| What to do |
In the court ruling excerpt below, print the passage word for word from "For each statement, the" up to and including "(10th Cir. 1990)).".

If the government presents evidence that supports these allegations, the Court agrees that the government would prove by a preponderance of the evidence that a forced labor conspiracy existed. However, on further review, the Court determines that it is unable to make this predicate finding without a hearing that includes independent evidence supporting the elements of the conspiracy.

B. Membership in the Conspiracy

For each statement, the government must show by a preponderance of the evidence that the declarant and the defendant were both members of the conspiracy. “A person is a member of a conspiracy if he was aware of the common purpose, willingly participated in the conspiracy, and intended to advance the purpose of the conspiracy.” A person need not be formally charged to be a member of a conspiracy for purposes of this analysis.

United States v. Alcorta, 853 F.3d 1123, 1137 (10th Cir. 2017) (citation omitted).

Rutland, 705 F.3d at 1251 (citing United States v. Suntar Roofing, 897 F.2d 469, 474-75 (10th Cir. 1990)).

United States v. Durland, 575 F.2d 1306, 1309-10 (10th Cir. 1978).

In its brief, the government provides a nonexhaustive list of 30 charged and uncharged coconspirators whose statements it expects may be referenced at trial. The government provides a description of each coconspirator's role in the conspiracy. If the government offers evidence to support these representations at trial, it will establish by a preponderance of the evidence that each identified individual was a member of the conspiracy.

| Data excerpt |

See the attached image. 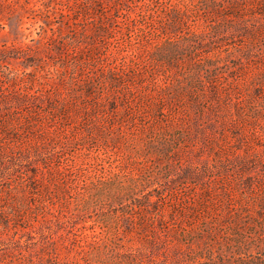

| Reply to the exercise |
For each statement, the government must show by a preponderance of the evidence that the declarant and the defendant were both members of the conspiracy. “A person is a member of a conspiracy if he was aware of the common purpose, willingly participated in the conspiracy, and intended to advance the purpose of the conspiracy.” A person need not be formally charged to be a member of a conspiracy for purposes of this analysis.

United States v. Alcorta, 853 F.3d 1123, 1137 (10th Cir. 2017) (citation omitted).

Rutland, 705 F.3d at 1251 (citing United States v. Suntar Roofing, 897 F.2d 469, 474-75 (10th Cir. 1990)).